Quoted passage:
When I came to the United States in 1937, the triumphalist viewpoint of George Bancroft still prevailed in the north and the west. Do not confuse the author of the massive History of the United States with Hubert Howe Bancroft, the historian of the West, who founded the Bancroft Library at the University of California. Its famous director, Herbert Eugene Bolton, a native of England, did not share this triumphalist viewpoint and annoyed some colleagues by concentrating on the Spanish heritage of California.
The interpretation of American history was changed by Frederick Jackson Turner, who exalted the western movement as the crucible of American democracy. He spent his last years at the Huntington Library in Southern California. He had died in 1932, but the "Turner thesis" was becoming dominant. It has been succeeded by political correctness, which paints a less self-satisfied picture of the conquest of the west.
The triumphalist viewpoint still survives, as evidenced by the White House ceremony at which President Clinton formally removed the bald eagle from the endangered list, for which all bald eagles and Americans, bald or not, must thank the Democratic Party.
What about the South? When I toured it in 1938, I must have seemed insensitive, loutish, or even subversive. Here are two episodes among many. In New Orleans my guide was a professor of filipino origin at the Catholic University of New Orleans. Touring the suburbs in the night, we passed a building which, my host explained, was Dillard Institute (now University) for blacks. I asked to see it, and we were welcomed by a black professor from the Antilles. He had received his doctorate in Paris, and we had a fascinating chat in his room.
When we left, it was pitch black, but I noticed my host was terribly agitated. I asked him what was wrong. He replied that I was getting him into trouble. "How?", I asked. ªYou shook hands with that black!" he retorted. To which I replied "It would have been discourteous not to, and, anyhow, no one saw us." "No matter,ª he carried on, "You obliged me to do so. If that became known, I would lose my job!" So much for Christian love!
The other episode was in Birmingham, Alabama. I told my white hosts that I would like to attend a black church service. They stayed in the car while I went in. The preacher began his sermon in a reasonable tone, but slowly became more and more emotional, while the congregation cried "Hallelujah!" After the service he came up to me and asked me if I had liked it. I naturally was complimentary. I discovered later that my hosts had denounced me as a nigger-lover. It was I believe the church which was later torched. Birmingham was to become under Martin Luther King a focal point of the civil rights movement.
Of course the white heroes, Washington and Jefferson, were uncritically praised. What about this year, 1999? On the anniversary of the Battle of Gettysburg, a southern black historian, John Hope Franklin, gave a sober but telling speech about the Jefferson´s race prejudice. He spoke at a ceremony on the battlefield, which is in northern territory (Pennsylvania).
The losers in a war often hide their resentment and humiliation. Speaking with southerners today, I have that impression. A leading Civil War historian, Shelby Foote, from Mississipi, implied this in a talk he gave. The most curious example was at the Louisiana State University at Shreveport. A well-known Lincoln specialist, Professor John Y. Simon of the University of Southern Illinois, gave a thoughtful speech. The audience was strangely subdued, but asked some good questions. One was: How could Lincoln justify a civil war to preserve the union, when the United States was born of a war of secession? Professor Simon got the point and answered bluntly: "Yes, we were rebels and traitors. The difference is that we won." A footnote on the University of Southern Illinois at Carbondale. I was once invited to write a report on its Latin American program. I took a plane to St, Louis, and from there a little plane to Carbondale. In my report I stressed that regular travel to Latin America was necessary, and was not easy from Carbondale. The main program should be moved to the East St. Louis campus, which is in Illinois and not far from the international airport. I had not taken into account that East St. Louis is largely black and that the southern tip of Illinois is really southern in its attitudes. Needless to say, my report was shelved. Race relations are a minefield.

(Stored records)
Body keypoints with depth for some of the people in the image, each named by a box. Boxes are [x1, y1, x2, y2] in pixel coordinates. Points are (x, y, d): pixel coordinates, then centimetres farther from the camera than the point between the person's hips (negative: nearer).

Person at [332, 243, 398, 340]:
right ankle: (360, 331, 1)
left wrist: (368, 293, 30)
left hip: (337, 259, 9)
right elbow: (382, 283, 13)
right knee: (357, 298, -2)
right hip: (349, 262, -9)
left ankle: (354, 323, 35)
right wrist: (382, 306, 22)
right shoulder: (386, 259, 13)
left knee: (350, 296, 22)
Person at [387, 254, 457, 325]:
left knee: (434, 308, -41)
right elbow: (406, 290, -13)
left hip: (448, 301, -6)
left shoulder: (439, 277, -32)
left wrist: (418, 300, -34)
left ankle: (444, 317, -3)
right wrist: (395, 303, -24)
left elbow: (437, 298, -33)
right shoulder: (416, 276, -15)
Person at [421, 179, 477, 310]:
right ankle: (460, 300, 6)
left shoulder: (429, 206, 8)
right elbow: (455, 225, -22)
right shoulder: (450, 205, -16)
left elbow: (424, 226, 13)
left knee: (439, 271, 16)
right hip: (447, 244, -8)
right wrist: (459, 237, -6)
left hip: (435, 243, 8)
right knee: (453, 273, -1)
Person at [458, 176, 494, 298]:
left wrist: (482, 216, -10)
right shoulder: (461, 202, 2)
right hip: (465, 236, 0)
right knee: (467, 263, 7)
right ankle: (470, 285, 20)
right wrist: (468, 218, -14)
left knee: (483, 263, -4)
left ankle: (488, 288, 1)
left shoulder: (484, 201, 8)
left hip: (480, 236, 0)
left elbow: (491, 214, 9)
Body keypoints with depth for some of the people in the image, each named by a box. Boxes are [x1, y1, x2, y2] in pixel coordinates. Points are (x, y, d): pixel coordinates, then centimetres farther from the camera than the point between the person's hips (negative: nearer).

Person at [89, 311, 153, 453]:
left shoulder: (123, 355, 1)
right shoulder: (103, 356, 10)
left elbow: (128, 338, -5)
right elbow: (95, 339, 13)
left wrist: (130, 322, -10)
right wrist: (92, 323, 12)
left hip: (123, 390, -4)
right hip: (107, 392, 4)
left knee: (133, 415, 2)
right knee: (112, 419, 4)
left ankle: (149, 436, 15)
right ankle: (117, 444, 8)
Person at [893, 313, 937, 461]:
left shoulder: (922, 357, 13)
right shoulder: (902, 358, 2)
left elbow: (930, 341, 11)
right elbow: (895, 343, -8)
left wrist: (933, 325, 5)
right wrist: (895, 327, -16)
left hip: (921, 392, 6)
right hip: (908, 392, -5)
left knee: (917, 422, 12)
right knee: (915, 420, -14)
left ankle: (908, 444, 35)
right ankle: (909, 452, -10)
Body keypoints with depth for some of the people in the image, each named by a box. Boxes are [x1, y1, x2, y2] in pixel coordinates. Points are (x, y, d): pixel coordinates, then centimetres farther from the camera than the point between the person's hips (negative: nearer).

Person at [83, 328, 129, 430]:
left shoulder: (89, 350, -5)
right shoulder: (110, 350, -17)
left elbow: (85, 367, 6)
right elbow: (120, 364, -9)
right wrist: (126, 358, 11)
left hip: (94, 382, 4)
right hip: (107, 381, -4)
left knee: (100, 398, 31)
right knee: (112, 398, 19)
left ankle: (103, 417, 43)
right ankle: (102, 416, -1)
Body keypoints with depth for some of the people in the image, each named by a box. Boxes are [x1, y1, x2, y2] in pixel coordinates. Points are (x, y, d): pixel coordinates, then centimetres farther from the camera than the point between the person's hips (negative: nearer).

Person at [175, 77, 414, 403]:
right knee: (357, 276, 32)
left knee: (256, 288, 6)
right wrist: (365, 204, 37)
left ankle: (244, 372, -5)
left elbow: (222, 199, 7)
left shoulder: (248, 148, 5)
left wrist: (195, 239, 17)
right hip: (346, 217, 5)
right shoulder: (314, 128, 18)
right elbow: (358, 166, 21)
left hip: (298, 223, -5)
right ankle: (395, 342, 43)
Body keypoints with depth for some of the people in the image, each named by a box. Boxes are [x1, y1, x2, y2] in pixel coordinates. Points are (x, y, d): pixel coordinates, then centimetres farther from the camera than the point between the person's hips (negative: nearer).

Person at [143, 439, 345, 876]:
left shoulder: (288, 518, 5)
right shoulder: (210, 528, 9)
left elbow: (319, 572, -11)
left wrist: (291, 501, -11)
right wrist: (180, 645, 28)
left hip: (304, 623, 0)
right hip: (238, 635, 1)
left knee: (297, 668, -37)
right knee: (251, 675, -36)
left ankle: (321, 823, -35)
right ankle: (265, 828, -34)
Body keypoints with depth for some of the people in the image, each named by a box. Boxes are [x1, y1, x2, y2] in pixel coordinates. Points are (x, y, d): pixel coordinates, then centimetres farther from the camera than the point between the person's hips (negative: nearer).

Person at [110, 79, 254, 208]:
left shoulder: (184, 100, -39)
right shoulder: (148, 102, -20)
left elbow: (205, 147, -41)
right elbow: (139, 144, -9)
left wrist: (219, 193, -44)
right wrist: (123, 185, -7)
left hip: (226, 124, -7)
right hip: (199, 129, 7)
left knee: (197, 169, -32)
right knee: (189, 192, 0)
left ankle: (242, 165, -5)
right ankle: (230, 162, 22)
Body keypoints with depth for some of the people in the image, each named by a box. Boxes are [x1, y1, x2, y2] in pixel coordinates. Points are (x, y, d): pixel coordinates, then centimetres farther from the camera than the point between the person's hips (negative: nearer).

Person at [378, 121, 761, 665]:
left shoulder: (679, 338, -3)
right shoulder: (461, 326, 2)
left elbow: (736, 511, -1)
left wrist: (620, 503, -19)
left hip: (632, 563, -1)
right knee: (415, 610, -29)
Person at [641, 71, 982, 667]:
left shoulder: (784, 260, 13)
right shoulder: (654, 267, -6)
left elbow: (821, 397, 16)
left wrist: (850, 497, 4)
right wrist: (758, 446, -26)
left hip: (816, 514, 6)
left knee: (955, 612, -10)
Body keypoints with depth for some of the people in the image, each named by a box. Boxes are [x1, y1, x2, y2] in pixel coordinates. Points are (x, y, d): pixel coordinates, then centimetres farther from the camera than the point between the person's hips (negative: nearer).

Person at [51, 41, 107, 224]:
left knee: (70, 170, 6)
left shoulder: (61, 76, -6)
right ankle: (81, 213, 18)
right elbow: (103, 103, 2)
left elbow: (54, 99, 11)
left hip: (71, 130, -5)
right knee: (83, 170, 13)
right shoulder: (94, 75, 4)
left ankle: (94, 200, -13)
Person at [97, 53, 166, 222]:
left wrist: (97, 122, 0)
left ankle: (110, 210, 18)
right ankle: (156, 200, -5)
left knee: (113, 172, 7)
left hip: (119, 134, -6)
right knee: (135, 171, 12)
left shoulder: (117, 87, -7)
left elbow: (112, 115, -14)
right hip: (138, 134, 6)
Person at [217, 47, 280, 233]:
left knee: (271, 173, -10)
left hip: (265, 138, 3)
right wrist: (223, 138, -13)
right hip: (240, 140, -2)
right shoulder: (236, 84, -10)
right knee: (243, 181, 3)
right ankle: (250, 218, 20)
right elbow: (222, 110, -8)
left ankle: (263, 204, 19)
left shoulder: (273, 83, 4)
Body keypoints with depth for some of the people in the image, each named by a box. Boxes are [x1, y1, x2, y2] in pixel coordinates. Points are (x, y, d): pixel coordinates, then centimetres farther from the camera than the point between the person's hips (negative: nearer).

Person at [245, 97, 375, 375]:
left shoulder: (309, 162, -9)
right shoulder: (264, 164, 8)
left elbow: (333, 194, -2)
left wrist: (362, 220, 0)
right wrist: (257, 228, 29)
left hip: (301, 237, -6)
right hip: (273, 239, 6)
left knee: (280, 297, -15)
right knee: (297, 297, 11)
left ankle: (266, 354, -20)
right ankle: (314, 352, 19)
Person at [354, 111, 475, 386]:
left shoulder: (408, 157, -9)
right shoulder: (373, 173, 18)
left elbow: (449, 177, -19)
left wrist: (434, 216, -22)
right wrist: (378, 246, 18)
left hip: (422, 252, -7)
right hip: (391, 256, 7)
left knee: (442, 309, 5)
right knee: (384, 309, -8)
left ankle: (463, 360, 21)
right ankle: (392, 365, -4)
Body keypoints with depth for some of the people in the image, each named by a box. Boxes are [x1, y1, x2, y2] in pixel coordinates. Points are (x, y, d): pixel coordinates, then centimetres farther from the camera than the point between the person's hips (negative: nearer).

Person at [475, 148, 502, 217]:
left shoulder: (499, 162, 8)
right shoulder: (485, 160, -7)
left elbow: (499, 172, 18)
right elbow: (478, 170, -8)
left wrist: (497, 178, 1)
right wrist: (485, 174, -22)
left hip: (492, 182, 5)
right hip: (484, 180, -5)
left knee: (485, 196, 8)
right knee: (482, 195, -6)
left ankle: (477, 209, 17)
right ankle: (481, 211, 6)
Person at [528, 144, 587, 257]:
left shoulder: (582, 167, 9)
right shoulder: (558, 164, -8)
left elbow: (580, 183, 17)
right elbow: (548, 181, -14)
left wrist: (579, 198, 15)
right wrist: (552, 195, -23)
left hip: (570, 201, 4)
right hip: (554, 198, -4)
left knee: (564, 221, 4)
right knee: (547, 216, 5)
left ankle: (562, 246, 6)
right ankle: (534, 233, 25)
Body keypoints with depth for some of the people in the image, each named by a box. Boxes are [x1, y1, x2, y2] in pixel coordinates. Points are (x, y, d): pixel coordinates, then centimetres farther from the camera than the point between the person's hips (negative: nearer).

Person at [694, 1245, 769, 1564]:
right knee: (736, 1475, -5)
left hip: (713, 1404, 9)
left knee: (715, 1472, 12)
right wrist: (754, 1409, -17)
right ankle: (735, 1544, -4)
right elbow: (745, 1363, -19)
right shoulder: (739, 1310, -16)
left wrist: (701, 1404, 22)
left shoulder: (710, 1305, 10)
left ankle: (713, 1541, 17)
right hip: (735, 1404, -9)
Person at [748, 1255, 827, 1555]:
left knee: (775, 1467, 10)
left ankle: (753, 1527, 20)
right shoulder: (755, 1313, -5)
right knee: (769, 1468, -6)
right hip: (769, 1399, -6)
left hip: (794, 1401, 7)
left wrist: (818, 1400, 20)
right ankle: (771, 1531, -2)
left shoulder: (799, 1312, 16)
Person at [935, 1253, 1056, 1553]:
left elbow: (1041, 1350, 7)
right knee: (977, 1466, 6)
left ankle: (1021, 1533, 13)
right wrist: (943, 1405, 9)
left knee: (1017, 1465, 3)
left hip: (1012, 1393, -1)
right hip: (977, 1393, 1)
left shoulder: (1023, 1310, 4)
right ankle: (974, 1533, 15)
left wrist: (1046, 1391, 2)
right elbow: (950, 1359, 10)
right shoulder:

Set of tasks:
• 1. In the memoir passage, where did Frederick Jackson Turner spend his last years?
• 2. Set down the memoir passage word for word between "The other episode" and "civil rights movement.", inclusive.

Results for each task:
• 1. At the Huntington Library in Southern California.

• 2.
The other episode was in Birmingham, Alabama. I told my white hosts that I would like to attend a black church service. They stayed in the car while I went in. The preacher began his sermon in a reasonable tone, but slowly became more and more emotional, while the congregation cried "Hallelujah!" After the service he came up to me and asked me if I had liked it. I naturally was complimentary. I discovered later that my hosts had denounced me as a nigger-lover. It was I believe the church which was later torched. Birmingham was to become under Martin Luther King a focal point of the civil rights movement.